Figure incontournable de l’humour et du cinéma français, Franck Dubosc a longtemps incarné une forme de légèreté à l’écran. Pourtant, loin des projecteurs, l’interprète de Patrick Chirac a traversé une phase bien plus inquiétante. À une époque où sa carrière prenait son envol, le Normand était prisonnier d’une dépendance qui rythmait chacune de ses journées et menaçait déjà sa santé.
Connu pour son sens de l’autodérision, l’ancien stand-uppeur n’a jamais caché que la cigarette avait occupé une place centrale dans son quotidien pendant de longues années. Une habitude installée progressivement, devenue obsessionnelle, jusqu’à transformer son rapport au temps, au corps et au travail.

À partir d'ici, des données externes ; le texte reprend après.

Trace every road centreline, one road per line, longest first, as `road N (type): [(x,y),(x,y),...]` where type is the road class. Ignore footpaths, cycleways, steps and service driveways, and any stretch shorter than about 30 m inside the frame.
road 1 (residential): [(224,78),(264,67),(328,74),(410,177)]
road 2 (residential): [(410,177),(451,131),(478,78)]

Derrière le sourire, la spirale était bien réelle, et la prise de conscience s’est faite dans la douleur.
Invité du podcast Contre-addictions, Franck Dubosc était revenu en détail sur cette période charnière, évoquant sans filtre l’ampleur de sa consommation et l’événement médical qui a tout fait basculer :
« Je fumais trop, jusqu’à deux paquets par jour… Je n’en pouvais plus, je ne vivais qu’entre deux cigarettes. Un moment je me fais opérer des cordes vocales et je me dis : ‘ça va être l’occasion, après ça j’arrête, j’arrête de fumer, mais après (…) je fumerai encore un peu.’ Donc je n’écrase pas la dernière cigarette. Je me fais opérer des cordes vocales et là le médecin me dit : ‘On a enlevé une zone plus dure, on va l’analyser, si ce n’est pas cancéreux je vous conseillerai d’arrêter, sinon ça reviendra’. Cette phrase, ainsi que la mort de mon parrain des suites d’un cancer du poumon, a été un déclic’.»
Nous sommes alors en 2000. Le comédien n’a que 37 ans, mais comprend qu’il joue gros. Face à la peur et à l’urgence, il prend une décision radicale : arrêter définitivement. Une rupture nette, sans retour en arrière possible, qui l’oblige à revoir entièrement son hygiène de vie. Une transition difficile, mais salvatrice. Toujours dans le même podcast, l’ancien fumeur expliquait d’ailleurs :
« J’ai pris du poids quand j’ai arrêté de fumer, on se met à bouffer (…) j’adore les bonbons. Mais je n’ai jamais plus fumé. Je n’aime pas le sport, mais j’en fais tous les jours. C’est une horreur pour moi. Mais ouais, j’ai arrêté à 37 ans et je me suis mis à bouffer des bonbons ! »
Avec le recul, Franck Dubosc évoque aujourd’hui cette période comme un tournant vital. Une alerte qui lui a sans doute permis de durer, tant sur le plan personnel que professionnel. Dans un pays qui compte encore des millions de fumeurs, son témoignage résonne comme un rappel brutal, mais nécessaire, sur les dangers bien réels d’une addiction longtemps banalisée.